Liste des activités:
**1.** Dans l'article sur le procès d'Oyé Guilavogui, de quelles infractions la CRIEF l'a-t-elle reconnu coupable ?
**2.** Reprenez l'article sur le procès d'Oyé Guilavogui juste après sa dernière phrase et poursuivez-le.

Texte fourni:
▼

La Cour de répression des infractions économiques et financières (CRIEF) a rendu son verdict, ce lundi 27 juillet 2026, dans le procès visant l’ancien ministre de l’Environnement, Oyé Guilavogui. Au terme de plusieurs mois de débats, la juridiction l’a reconnu coupable de détournement de deniers publics, de blanchiment de capitaux et d’enrichissement illicite.
L’affaire porte sur la gestion présumée irrégulière de 50 millions de dollars américains destinés à la relance de la Société des Télécommunications de Guinée (SOTELGUI), un dossier qui a occupé une place importante dans les audiences de la CRIEF.
Pour ces faits, la Cour a condamné Oyé Guilavogui à six ans d’emprisonnement ferme ainsi qu’au paiement d’une amende de 2 milliards de francs guinéens.

▲

Données fournies:
▼

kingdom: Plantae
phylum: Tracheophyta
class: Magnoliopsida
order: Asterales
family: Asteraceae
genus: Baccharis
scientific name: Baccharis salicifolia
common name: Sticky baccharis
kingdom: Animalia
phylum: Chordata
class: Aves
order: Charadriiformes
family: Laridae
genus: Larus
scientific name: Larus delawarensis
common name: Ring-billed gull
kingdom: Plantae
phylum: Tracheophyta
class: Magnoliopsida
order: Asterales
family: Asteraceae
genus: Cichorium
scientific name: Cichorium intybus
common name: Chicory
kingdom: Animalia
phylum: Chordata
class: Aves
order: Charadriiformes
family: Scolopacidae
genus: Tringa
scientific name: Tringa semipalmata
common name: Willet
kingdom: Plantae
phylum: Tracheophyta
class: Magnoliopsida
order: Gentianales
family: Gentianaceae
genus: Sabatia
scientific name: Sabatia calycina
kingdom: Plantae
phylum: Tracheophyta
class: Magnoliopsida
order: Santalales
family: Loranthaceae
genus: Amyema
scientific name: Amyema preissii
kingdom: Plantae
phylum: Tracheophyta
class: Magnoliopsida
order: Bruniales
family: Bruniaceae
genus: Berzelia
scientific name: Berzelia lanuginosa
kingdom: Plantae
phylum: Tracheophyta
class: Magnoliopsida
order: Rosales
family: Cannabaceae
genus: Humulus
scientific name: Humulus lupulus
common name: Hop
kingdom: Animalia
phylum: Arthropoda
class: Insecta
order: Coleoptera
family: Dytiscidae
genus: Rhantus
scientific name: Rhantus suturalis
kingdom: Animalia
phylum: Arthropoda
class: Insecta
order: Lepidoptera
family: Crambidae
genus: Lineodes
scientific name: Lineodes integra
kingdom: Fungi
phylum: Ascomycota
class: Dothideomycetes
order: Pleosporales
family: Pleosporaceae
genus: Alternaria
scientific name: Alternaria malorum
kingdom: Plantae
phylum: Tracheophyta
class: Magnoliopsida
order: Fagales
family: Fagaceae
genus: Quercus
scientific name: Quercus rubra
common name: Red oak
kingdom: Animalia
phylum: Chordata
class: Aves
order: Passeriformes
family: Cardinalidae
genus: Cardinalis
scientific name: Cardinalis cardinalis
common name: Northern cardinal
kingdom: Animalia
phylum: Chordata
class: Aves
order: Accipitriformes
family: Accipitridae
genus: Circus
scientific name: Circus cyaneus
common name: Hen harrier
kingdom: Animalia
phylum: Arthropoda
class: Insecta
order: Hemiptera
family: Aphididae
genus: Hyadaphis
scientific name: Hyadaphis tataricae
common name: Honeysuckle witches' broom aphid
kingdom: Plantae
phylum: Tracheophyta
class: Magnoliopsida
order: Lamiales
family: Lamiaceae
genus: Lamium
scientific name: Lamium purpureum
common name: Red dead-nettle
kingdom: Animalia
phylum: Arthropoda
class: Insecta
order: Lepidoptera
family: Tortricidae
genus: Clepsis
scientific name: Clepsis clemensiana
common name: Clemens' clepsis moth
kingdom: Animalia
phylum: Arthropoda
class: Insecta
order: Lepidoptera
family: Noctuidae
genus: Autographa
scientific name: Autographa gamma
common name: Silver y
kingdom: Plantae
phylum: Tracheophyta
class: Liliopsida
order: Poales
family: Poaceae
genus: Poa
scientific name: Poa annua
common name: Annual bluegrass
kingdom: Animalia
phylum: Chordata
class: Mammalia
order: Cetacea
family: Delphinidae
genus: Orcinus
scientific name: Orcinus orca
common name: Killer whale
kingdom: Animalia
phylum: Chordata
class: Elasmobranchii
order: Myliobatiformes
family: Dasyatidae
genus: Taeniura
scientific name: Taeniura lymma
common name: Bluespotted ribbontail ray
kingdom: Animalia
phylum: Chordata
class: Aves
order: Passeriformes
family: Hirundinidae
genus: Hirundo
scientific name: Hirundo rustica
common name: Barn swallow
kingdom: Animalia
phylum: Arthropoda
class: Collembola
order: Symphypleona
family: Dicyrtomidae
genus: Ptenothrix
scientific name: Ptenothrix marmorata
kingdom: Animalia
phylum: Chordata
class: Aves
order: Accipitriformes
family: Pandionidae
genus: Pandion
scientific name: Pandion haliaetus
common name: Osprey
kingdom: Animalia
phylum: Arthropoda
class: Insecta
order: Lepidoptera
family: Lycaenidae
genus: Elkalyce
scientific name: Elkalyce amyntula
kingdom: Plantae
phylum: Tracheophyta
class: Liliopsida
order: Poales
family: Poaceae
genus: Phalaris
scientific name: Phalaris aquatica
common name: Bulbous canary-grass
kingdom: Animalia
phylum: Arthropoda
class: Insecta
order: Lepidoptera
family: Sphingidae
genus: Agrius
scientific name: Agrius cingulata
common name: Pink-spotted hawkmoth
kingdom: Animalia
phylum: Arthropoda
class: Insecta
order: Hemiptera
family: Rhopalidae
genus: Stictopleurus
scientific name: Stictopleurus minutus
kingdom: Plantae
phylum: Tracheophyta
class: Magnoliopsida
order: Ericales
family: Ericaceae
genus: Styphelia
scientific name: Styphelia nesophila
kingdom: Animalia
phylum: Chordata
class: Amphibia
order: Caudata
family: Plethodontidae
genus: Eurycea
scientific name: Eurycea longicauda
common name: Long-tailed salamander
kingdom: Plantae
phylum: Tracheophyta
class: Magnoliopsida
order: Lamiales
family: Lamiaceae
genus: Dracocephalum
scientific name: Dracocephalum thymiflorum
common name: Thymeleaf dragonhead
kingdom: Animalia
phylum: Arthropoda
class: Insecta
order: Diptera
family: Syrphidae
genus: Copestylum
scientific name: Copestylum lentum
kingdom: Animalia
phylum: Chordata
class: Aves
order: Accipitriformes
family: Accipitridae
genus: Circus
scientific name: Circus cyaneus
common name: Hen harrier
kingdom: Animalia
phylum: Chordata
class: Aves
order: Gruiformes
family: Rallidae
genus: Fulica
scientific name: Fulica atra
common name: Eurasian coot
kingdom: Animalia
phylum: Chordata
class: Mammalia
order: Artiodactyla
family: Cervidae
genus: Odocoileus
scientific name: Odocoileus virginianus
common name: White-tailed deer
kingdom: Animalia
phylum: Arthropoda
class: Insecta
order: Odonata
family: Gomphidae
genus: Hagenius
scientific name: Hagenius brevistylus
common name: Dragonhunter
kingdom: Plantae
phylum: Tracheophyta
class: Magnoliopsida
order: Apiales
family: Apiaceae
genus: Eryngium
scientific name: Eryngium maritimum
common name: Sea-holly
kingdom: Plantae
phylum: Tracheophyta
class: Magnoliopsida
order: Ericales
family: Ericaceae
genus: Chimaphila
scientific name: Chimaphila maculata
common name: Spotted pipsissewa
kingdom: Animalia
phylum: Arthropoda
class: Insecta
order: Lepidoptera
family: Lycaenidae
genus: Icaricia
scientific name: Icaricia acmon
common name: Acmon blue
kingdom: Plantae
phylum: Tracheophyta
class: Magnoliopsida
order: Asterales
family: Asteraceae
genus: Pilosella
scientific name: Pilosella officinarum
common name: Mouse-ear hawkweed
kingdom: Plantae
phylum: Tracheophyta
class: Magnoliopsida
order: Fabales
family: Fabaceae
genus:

▲

Corrigé de l'exercice:
**1.** Détournement de deniers publics, blanchiment de capitaux et enrichissement illicite.

**2.**
La juridiction a également décerné un mandat d’arrêt à son encontre et ordonné la confiscation de l’ensemble de ses biens situés à Conakry, Kindia et Macenta.
Au titre de la réparation du préjudice causé au Trésor public, l’ancien ministre devra en outre verser 5 milliards de francs guinéens à l’État guinéen, constitué partie civile dans cette procédure.
Cette décision s’inscrit dans la poursuite des actions engagées par la CRIEF dans le cadre de la lutte contre les infractions économiques et financières en Guinée.